第17章

    花雨cb的某一包间里迷漫着淫糜的气息和穈乱的声响──赤裸的包小月180度张开的双腿不停荡漾,人高马大的包大龙抱着她雪白的小屁股不断衝刺,高照长腿分开,几乎整个人都坐在了包小月的头上,他硕长的阳具插在她的口腔里,来回抽动。

    十五岁的少女的身体柔韧如蛇,喉咙里发出娇软的呻吟,嘴唇吞吐间发出「剥剥」的声音。包大龙在几十个快速衝刺后达到高潮,旺盛的精液喷洒在少女湿润的花壶里。

    高照走过去:「叫你禽兽也不为过吧,自己的妹妹干就干了,还射在里面,小心包小阳给你生个禽兽不如的东西出来。」,一边说一边翻过少女的身体,让她狗一样跪伏在地上,他抓着饱胀的男根毫不怜惜地插了进去。

    高大龙看着自己的妹妹被男人操的趴伏在地上,伸手捏住少女的奶子玩弄着:「靠,我是禽兽,你就是禽兽不如,肥水不流外人田,我操我妹天经地仪呀,你管个球,再说了这就是个小妖精,她十三岁就知道避孕药是什么玩意了。」

    包间另一边,南宫祭和江雕开一边喝茶一边有一搭无一搭的聊着天,室内淫糜的声音和景象他们仿佛充耳未闻,再或者已经习以为常。

    「过些天是你生日了吧,准备怎么过?」南宫祭问。

    「无所谓了,我不太在意这个,不过以前不管在不在家,爸妈都会在家里帮我庆生,倒是我很少和他们一起过。」江雕开和南宫祭的声音形成鲜明对比,一温一冷。
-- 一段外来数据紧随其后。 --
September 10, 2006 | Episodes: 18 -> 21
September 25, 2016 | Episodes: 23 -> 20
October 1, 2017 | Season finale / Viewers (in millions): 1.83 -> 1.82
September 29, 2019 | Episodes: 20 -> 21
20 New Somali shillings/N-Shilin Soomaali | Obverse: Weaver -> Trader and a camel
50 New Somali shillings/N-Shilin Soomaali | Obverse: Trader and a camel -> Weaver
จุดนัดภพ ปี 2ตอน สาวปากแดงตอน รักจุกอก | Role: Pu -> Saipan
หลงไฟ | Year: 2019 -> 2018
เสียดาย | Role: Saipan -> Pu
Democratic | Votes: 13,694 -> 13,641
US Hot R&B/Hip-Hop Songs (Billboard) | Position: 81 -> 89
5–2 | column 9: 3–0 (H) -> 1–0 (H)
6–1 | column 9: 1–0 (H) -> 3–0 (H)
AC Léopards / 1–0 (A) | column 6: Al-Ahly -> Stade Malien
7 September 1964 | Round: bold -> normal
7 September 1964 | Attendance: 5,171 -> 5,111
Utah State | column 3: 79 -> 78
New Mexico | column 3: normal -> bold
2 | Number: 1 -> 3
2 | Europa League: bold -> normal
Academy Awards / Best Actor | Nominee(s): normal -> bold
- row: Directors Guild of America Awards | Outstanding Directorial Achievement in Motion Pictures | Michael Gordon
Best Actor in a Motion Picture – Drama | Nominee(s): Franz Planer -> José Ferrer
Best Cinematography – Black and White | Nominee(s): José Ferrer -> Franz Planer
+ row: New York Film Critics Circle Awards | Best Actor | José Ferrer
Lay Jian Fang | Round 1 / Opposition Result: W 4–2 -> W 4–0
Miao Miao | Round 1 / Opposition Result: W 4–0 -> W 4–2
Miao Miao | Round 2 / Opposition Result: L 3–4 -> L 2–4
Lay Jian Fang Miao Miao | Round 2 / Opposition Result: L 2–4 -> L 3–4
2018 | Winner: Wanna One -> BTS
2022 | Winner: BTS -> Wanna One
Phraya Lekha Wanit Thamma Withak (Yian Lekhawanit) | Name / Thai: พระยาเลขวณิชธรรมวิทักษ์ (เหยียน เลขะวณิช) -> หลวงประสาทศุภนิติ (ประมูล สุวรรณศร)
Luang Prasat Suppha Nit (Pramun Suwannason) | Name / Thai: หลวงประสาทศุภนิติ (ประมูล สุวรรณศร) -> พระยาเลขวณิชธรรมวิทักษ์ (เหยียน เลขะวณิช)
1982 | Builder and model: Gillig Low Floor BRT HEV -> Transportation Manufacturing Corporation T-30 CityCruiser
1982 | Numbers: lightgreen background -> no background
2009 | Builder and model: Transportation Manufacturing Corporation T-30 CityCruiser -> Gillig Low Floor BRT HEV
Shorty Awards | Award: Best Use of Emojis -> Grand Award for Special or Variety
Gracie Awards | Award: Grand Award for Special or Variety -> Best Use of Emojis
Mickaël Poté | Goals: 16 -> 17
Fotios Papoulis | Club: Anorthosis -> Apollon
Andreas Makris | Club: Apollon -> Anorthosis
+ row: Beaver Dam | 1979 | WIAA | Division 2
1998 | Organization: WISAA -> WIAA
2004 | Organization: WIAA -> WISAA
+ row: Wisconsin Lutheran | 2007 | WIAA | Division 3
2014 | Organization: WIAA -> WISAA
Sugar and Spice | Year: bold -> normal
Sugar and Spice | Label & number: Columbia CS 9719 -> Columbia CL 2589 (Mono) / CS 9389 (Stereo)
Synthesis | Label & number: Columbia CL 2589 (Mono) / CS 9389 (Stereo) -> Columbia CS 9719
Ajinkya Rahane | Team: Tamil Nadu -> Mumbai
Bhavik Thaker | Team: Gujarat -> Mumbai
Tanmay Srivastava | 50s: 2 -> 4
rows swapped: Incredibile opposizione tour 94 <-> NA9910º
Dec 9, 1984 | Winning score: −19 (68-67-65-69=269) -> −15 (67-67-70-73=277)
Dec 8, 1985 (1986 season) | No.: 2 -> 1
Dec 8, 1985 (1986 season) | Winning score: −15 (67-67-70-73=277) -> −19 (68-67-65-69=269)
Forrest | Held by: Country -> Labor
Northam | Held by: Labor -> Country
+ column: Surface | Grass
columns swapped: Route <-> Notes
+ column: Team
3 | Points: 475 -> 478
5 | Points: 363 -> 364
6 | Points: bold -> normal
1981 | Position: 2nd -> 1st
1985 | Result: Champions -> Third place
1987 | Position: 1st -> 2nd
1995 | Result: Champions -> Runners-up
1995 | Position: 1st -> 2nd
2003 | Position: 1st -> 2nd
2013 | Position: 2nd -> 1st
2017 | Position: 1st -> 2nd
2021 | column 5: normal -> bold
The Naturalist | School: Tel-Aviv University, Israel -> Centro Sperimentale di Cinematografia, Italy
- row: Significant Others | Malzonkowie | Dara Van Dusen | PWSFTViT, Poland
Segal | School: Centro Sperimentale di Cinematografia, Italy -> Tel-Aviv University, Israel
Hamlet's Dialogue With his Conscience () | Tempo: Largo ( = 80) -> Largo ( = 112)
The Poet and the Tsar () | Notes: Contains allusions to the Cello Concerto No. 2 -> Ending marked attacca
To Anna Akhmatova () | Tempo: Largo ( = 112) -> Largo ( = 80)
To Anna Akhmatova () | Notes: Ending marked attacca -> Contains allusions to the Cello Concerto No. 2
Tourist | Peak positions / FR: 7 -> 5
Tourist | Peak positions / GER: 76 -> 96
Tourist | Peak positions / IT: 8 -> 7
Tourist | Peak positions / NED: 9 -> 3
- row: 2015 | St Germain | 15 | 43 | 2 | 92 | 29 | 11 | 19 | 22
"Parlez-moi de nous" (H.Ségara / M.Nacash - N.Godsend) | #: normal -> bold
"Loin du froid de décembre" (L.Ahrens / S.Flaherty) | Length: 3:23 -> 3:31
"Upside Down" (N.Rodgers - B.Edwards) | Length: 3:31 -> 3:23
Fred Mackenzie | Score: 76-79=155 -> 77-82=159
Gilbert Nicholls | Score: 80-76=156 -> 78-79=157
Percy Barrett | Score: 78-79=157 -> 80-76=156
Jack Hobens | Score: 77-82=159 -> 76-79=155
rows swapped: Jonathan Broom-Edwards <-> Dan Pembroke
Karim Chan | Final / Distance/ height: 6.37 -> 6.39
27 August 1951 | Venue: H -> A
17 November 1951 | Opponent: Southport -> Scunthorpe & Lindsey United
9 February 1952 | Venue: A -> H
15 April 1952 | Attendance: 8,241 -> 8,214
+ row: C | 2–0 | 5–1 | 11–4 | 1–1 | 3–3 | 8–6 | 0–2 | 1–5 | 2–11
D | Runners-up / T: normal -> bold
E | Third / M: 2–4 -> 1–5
    「那怎么行。」南宫祭不太赞同江雕开的态度,「生日是母亲的受难日嘛,应该重视才对。」

    江雕开没有接话,只是眼眸里滑过一丝怪异的神色,此时他脑海里突然闪过一个人的脸庞,脸色也变得有点难看。南宫祭没注意到他神色的变化,继续说:「这次在你家过怎么样?」

    江雕开挑眉看向南宫祭,眉宇间带着些诧异。南宫祭一笑:「怎么,不方便吗,是不是金屋藏娇了?」

    江雕开撇开头,一副懒得理他的样子。南宫祭轻笑出声:「你不会说什么金屋藏娇,只有又老又丑的姐姐罢了吧?」

    江雕开扬了扬眉,状似赞同。南宫祭说:「你姐姐这么拿不出手吗?总感觉像是藏着掖着不让人见似的。不过我可听包大龙说了,你姐姐是标准的窈窕淑女啊。」

    「包大龙」江雕开叫那边忙活的包大龙。别看包大龙外表粗鲁实则外粗内细,他冤冤地说:「哥,我可没说什么,姐姐本来就很漂亮啊。」

    「看吧。」南宫祭说,「我和你姐很没缘分啊,去过你家几次都没碰到她人,倒是包大龙,一次就撞个正着。你生日不在家过也没什么,改天我一定登门拜访一下,你姐不就是我姐吗,我从小也是独生子,挺羡慕你有个姐姐的。」

    「哪里漂亮了,她就是普通人而已。」江雕开低头,浓密的睫毛盖住他的眼睛,他似乎在专注地盯着一个地方看。脑海中再次浮现出江新月的样子,公车上她撞在他的胸口,头髮变得乱糟糟犹自不知,她的嘴唇隔着一层面料印在他的心臟处,他心头一热,血似乎逆流……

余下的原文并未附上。